Tuesday, May 31, 2005

Colorblind James and the White Caps, Circa '78

When the White Caps first came into being, a typical night's songlist boasted a great smattering of covers such as Little Sheila, Be Bop a Lula, Ready Teddy, Money, All By Myself, Good Rockin' Tonight, Great Balls of Fire, Jambalaya, Iko-Iko, Little Queenie, Sea Cruise, etc. Along with that were Chuck's jugband songs like Do Women Have Souls?, Can't Stop Doing What I'm Doing, Blue Dog and If I Could Play the Tuba as well as his new rocknroll/rockabilly songs such as Sophisticated, I'm Still Dancing, After the Fox, Purple and Gold, Please Please Please, Don't You Believe in Me?, Crazy-O, Pay Up, You Need Somebody on Your Side, Water Street Stomp, Blind Girl and of course America, America. More comprehensive lists of covers and originals will appear later. For now, that's certainly enough. During a six-hour gig, the band might have played at the most two or three slow songs. The best of these was Chuck's ultra-spiritual pre-lounge-craze foxtrot "Diamond Mine":

Went to the diamond mine
And I grabbed a few
I grabbed a couple for me
I grabbed a couple for you
I grabbed a couple for me
I grabbed a couple for you
And don't you feel like a king
When you're visiting the Diamond Mine?

Chuck said he had written it while sitting on the steps of the Water Street Music Hall at about 3am. It was one of those songs that simply fell into his lap as he strummed his acoustic guitar. Chuck was a night owl and the staying up to the dreamy hours of early morning, he always felt more open to the grabbing songs from the cosmos. Each song was a diamond plucked from the diamond mine. And each song made him feel like a king with a place and purpose in the infinite cosmos.

Colorblind James

A musician, songwriter, poet and brother-in-law by the name of Chuck, aka Colorblind James, formed a band years ago called Colorblind James and the White Caps in Oswego, New York. They were as scrappy an outfit as you could imagine: among the five members, only one had any previous experience in a rocknroll band.

Kevin McDevitt, RIP, was the self-taught Bonzo-influenced, big time drinking drummer who ultimately discovered the beat Chuck had been looking for: the polka 2-beat. Terry O'Neil stared at his shoes and held the chaos together with his hollowbody electric bass. G. Elwyn Meixner slashed away at his vintage Telecaster locked on the treble pick-up. Colorblind James scrubbed the heavy guage strings of his 1960 Guild T-50 guitar like a hopped-up tenor banjo player in a 30's jugband. And Rush Tattered shimmied and swaggered and yelped his way through songs that Chuck had specifically written for him: "Sophisticated", "Too Hip to Praise the Port City" and "If I Could Play the Tuba".

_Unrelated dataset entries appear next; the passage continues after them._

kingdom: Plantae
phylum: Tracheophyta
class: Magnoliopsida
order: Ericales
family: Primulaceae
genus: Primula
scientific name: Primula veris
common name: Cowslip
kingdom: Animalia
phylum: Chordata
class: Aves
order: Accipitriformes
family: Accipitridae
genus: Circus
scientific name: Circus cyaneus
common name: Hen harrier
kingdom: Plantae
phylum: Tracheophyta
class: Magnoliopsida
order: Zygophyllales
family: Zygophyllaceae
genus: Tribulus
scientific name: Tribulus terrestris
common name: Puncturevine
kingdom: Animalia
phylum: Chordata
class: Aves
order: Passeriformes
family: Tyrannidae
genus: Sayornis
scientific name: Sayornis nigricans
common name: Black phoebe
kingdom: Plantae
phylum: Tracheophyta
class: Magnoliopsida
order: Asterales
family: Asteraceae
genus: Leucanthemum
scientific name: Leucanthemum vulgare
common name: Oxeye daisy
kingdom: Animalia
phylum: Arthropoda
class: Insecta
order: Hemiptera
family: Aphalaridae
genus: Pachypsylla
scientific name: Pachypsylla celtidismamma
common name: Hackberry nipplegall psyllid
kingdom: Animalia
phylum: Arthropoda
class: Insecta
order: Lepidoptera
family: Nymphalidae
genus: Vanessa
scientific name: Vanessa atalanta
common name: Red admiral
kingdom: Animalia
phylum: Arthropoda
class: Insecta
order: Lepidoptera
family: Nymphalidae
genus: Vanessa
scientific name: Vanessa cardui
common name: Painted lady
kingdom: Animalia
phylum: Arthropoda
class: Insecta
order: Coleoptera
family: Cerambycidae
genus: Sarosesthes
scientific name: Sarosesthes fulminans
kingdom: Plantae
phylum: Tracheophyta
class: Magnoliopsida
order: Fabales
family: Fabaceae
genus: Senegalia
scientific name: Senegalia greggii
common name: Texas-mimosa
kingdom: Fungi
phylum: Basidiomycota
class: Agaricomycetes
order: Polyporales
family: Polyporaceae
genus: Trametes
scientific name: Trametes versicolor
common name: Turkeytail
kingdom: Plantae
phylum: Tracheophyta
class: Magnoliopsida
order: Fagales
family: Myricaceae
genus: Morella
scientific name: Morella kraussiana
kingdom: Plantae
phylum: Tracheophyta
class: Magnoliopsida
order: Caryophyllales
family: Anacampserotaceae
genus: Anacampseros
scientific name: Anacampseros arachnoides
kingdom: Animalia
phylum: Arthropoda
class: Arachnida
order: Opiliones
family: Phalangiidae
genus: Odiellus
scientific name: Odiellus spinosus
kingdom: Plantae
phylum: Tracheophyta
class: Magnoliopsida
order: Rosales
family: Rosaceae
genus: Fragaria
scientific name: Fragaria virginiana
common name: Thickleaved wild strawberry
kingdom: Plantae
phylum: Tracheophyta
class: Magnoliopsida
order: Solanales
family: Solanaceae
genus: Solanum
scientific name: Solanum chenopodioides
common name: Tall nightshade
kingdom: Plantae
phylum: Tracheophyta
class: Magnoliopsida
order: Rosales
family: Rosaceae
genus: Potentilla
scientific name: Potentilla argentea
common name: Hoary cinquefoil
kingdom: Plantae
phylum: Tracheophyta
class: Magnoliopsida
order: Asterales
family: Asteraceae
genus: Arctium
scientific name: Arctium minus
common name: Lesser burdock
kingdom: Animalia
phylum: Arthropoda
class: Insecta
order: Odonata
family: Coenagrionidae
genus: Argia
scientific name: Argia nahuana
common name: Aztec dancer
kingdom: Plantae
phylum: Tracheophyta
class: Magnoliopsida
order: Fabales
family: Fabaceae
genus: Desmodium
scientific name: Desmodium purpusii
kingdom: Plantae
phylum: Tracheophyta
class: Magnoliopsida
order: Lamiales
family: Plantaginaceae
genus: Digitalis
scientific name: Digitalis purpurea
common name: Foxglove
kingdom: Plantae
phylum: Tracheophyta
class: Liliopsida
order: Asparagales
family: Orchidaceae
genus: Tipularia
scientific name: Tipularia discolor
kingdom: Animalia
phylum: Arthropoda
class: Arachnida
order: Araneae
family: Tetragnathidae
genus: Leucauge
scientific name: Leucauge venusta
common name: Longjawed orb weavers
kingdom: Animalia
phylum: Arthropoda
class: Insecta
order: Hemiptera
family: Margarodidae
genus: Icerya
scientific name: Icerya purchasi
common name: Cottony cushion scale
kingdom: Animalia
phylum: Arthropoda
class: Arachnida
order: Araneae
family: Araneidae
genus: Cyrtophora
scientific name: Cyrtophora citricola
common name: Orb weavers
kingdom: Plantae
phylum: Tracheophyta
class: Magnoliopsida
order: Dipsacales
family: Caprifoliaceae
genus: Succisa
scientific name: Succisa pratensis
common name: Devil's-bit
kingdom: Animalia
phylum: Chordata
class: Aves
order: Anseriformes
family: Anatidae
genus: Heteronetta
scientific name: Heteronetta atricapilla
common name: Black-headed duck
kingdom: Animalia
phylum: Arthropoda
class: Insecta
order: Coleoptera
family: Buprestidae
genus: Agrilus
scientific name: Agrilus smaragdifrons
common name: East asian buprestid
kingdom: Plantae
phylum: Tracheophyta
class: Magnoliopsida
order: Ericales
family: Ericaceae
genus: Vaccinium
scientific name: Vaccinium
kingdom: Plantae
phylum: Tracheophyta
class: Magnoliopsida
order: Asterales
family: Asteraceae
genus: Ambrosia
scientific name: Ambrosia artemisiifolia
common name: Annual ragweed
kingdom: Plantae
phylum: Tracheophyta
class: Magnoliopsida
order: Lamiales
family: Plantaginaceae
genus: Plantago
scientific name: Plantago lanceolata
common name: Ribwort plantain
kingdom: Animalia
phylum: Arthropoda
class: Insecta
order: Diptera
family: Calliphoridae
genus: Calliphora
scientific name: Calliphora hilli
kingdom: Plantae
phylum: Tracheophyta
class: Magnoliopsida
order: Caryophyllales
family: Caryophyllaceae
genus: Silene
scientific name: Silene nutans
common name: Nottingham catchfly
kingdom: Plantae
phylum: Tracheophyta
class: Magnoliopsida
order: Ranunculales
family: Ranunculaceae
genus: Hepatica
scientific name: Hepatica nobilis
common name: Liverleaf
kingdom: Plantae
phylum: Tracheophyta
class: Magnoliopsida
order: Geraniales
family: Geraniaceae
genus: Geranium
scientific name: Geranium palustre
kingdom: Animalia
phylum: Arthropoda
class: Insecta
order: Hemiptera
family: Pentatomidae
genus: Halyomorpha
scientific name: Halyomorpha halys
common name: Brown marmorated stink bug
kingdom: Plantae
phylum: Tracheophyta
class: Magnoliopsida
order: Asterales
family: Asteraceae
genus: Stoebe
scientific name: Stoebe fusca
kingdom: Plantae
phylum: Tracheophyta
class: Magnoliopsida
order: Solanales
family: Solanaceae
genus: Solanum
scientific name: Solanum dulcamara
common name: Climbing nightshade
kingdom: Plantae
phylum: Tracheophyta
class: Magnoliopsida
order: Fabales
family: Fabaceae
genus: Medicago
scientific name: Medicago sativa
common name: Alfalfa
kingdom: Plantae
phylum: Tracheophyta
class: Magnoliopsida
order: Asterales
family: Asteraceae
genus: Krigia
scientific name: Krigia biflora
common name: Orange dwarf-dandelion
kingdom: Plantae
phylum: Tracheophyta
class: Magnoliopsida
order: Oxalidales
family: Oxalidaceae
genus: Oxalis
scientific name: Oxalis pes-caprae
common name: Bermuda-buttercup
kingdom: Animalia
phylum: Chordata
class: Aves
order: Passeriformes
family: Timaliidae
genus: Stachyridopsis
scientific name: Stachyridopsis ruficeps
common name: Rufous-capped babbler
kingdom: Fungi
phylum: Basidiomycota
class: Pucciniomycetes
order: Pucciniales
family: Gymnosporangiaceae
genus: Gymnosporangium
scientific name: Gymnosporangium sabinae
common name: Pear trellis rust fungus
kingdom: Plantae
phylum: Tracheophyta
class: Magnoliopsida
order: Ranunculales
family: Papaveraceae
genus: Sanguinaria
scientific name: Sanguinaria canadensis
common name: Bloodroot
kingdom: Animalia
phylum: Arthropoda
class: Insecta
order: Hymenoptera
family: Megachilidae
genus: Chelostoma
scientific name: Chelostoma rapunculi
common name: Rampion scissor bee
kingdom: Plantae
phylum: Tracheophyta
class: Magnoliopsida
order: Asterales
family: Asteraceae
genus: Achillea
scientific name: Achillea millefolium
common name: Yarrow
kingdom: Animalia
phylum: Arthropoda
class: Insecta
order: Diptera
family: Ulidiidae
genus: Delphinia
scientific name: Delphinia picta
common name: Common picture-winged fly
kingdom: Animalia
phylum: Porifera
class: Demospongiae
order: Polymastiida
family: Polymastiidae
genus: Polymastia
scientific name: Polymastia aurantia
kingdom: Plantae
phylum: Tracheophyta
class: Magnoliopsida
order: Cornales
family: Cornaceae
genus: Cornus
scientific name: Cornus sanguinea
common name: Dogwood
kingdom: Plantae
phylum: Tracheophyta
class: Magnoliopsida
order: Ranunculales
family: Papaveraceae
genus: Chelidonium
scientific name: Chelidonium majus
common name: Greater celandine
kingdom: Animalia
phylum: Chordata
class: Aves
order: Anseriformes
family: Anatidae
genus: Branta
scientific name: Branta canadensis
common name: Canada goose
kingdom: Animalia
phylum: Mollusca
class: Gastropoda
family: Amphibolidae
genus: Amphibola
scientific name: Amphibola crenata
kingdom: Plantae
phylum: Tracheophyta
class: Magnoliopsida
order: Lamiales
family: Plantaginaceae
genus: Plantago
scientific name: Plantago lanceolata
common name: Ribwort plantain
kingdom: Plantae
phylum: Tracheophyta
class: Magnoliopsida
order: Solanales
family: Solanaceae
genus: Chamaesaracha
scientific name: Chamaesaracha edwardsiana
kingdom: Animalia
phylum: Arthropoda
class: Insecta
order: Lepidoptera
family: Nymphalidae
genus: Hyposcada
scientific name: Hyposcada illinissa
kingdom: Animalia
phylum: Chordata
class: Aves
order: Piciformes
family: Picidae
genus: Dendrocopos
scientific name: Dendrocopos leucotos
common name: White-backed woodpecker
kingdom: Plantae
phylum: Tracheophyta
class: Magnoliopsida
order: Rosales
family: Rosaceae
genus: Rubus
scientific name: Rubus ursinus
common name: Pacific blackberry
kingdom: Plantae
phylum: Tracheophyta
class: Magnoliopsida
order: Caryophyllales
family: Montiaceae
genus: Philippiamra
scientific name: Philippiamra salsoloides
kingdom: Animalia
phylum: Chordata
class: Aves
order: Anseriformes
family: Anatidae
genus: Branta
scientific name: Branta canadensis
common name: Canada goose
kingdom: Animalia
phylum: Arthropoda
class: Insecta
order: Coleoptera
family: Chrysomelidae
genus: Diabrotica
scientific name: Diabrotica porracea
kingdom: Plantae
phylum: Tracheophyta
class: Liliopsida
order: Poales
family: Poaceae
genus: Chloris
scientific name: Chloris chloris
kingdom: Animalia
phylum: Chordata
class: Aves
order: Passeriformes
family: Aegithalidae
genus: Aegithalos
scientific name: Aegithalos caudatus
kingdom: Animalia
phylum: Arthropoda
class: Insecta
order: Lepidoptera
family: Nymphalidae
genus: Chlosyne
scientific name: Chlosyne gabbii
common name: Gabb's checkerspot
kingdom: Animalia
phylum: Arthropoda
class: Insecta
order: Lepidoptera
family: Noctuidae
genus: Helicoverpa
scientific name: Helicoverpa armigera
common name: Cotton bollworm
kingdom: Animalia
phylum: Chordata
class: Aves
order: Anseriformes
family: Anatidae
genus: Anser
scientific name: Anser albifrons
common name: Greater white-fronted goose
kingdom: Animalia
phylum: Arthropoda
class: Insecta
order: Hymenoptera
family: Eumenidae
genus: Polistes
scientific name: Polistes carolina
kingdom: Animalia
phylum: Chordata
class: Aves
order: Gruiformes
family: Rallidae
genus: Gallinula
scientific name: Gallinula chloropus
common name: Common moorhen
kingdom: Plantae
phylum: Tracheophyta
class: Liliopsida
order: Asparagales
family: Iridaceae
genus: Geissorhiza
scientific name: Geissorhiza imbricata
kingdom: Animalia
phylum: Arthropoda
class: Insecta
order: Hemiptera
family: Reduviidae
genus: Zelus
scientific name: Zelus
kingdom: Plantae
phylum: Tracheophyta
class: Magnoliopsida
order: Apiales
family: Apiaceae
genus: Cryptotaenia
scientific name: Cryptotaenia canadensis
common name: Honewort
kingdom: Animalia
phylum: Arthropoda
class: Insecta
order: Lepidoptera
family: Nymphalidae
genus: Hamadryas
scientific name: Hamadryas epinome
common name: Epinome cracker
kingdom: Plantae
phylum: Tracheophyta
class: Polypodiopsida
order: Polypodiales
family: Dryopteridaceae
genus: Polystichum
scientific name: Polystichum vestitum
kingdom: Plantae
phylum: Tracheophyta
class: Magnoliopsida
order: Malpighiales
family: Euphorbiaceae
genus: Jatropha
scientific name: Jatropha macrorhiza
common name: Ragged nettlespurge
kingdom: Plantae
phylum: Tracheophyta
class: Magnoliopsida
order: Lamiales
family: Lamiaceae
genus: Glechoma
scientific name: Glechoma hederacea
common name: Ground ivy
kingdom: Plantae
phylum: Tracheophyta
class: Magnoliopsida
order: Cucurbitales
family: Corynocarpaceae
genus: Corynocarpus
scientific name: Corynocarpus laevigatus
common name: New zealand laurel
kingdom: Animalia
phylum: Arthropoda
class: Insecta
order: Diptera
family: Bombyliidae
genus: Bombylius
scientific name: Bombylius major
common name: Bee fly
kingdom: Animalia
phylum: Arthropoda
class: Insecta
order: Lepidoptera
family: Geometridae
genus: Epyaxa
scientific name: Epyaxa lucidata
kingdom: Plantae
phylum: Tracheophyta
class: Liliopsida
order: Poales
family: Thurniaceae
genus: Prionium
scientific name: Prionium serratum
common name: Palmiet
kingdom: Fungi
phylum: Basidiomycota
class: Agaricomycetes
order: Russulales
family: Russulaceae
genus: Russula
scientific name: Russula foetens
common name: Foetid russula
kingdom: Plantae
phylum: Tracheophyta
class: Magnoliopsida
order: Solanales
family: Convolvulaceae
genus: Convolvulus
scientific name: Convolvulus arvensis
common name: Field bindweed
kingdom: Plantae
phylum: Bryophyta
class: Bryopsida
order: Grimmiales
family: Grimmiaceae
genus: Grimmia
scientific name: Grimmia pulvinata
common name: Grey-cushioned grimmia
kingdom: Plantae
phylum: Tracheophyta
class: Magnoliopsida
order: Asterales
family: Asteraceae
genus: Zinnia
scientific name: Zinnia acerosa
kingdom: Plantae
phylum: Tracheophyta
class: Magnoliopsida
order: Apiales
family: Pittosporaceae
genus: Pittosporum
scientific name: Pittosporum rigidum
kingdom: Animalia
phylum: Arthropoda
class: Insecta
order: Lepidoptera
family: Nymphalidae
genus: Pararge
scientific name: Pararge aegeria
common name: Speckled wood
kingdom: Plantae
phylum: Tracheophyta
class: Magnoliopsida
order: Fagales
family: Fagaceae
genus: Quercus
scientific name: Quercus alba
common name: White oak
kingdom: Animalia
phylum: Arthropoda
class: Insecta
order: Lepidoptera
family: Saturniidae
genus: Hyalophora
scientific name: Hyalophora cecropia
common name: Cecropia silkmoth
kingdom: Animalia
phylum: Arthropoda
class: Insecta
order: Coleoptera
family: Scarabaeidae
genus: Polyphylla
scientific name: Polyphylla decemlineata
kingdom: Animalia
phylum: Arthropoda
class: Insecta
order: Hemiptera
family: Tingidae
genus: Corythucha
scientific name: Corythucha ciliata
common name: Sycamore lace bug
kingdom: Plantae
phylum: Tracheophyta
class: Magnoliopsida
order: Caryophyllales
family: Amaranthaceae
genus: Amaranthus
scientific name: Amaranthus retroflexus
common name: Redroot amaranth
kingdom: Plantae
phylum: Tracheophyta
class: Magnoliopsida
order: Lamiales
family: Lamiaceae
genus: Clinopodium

The music was fast, fast, fast. The sets were neverending. The gigs sometimes started at midnight and ended around breakfast. Whoever was still at the club would join the band for eggs and coffee at Wade's diner as the sun would rise over Oswego, the Port City itself.

The music and the dancing was inspired by the punk/rockabilly movement of the mid/late 70's but it went beyond that, way beyond that. Looking cool was for NYC. The band and the dancers didn't give a rats ass how they looked. The playing was hard and intense and the dancers were tireless and drenched in sweat. It was absolutely awesome to experience or just to watch from the sidelines.

I would sit in periodically but my time was mostly spent with my sloppy, speed happy fusion band called the Generics: plain-label fusion music. No matter what I played, I knew I wanted to be a part of that crazy intensity that, to this day, no band has ever equalled.

Colorblind James and the White Caps put out one 45rpm record: America, America/Blind Girl. The songs were great. The recording? Awful! Chuck was ready to take all the copies and dump them into Lake Ontario. Fortunately he never did. They turn up every now and then. Ya gotta be pretty die-hard to want one, though.